Arrange every line of the records below as a numbered list, omitting any blank lines.

[start of RECORDS SUPPLIED]

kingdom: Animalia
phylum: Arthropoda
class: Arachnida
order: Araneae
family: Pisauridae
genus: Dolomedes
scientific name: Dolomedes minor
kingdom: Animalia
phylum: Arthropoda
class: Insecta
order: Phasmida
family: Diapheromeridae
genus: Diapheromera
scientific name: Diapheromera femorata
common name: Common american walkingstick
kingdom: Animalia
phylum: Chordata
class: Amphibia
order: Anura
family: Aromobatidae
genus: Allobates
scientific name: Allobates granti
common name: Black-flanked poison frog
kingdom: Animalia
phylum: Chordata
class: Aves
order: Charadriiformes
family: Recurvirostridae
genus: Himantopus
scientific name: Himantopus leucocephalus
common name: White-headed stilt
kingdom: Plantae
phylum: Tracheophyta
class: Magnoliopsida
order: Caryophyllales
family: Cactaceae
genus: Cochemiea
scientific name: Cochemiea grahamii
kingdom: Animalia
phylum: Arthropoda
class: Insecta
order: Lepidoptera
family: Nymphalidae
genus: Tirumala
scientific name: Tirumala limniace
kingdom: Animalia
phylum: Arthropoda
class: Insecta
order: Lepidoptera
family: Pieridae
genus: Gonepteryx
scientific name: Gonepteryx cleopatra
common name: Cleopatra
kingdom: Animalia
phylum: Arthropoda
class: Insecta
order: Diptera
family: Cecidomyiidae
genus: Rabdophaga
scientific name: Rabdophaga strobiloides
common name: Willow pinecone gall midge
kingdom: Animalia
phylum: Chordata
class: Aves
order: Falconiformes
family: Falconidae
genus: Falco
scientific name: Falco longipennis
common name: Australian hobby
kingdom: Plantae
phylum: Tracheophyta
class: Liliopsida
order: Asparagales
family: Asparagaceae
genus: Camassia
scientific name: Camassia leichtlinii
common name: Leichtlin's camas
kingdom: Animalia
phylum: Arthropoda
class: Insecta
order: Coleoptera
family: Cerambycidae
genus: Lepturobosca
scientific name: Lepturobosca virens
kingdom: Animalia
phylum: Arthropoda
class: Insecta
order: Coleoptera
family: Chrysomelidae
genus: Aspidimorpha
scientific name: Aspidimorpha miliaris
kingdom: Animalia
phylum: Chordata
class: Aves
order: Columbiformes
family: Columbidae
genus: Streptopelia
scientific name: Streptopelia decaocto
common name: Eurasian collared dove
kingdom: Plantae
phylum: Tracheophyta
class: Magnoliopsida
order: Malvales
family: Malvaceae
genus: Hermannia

[end of RECORDS SUPPLIED]

● **WRITTEN RESPONSE**:
1. kingdom: Animalia
2. phylum: Arthropoda
3. class: Arachnida
4. order: Araneae
5. family: Pisauridae
6. genus: Dolomedes
7. scientific name: Dolomedes minor
8. kingdom: Animalia
9. phylum: Arthropoda
10. class: Insecta
11. order: Phasmida
12. family: Diapheromeridae
13. genus: Diapheromera
14. scientific name: Diapheromera femorata
15. common name: Common american walkingstick
16. kingdom: Animalia
17. phylum: Chordata
18. class: Amphibia
19. order: Anura
20. family: Aromobatidae
21. genus: Allobates
22. scientific name: Allobates granti
23. common name: Black-flanked poison frog
24. kingdom: Animalia
25. phylum: Chordata
26. class: Aves
27. order: Charadriiformes
28. family: Recurvirostridae
29. genus: Himantopus
30. scientific name: Himantopus leucocephalus
31. common name: White-headed stilt
32. kingdom: Plantae
33. phylum: Tracheophyta
34. class: Magnoliopsida
35. order: Caryophyllales
36. family: Cactaceae
37. genus: Cochemiea
38. scientific name: Cochemiea grahamii
39. kingdom: Animalia
40. phylum: Arthropoda
41. class: Insecta
42. order: Lepidoptera
43. family: Nymphalidae
44. genus: Tirumala
45. scientific name: Tirumala limniace
46. kingdom: Animalia
47. phylum: Arthropoda
48. class: Insecta
49. order: Lepidoptera
50. family: Pieridae
51. genus: Gonepteryx
52. scientific name: Gonepteryx cleopatra
53. common name: Cleopatra
54. kingdom: Animalia
55. phylum: Arthropoda
56. class: Insecta
57. order: Diptera
58. family: Cecidomyiidae
59. genus: Rabdophaga
60. scientific name: Rabdophaga strobiloides
61. common name: Willow pinecone gall midge
62. kingdom: Animalia
63. phylum: Chordata
64. class: Aves
65. order: Falconiformes
66. family: Falconidae
67. genus: Falco
68. scientific name: Falco longipennis
69. common name: Australian hobby
70. kingdom: Plantae
71. phylum: Tracheophyta
72. class: Liliopsida
73. order: Asparagales
74. family: Asparagaceae
75. genus: Camassia
76. scientific name: Camassia leichtlinii
77. common name: Leichtlin's camas
78. kingdom: Animalia
79. phylum: Arthropoda
80. class: Insecta
81. order: Coleoptera
82. family: Cerambycidae
83. genus: Lepturobosca
84. scientific name: Lepturobosca virens
85. kingdom: Animalia
86. phylum: Arthropoda
87. class: Insecta
88. order: Coleoptera
89. family: Chrysomelidae
90. genus: Aspidimorpha
91. scientific name: Aspidimorpha miliaris
92. kingdom: Animalia
93. phylum: Chordata
94. class: Aves
95. order: Columbiformes
96. family: Columbidae
97. genus: Streptopelia
98. scientific name: Streptopelia decaocto
99. common name: Eurasian collared dove
100. kingdom: Plantae
101. phylum: Tracheophyta
102. class: Magnoliopsida
103. order: Malvales
104. family: Malvaceae
105. genus: Hermannia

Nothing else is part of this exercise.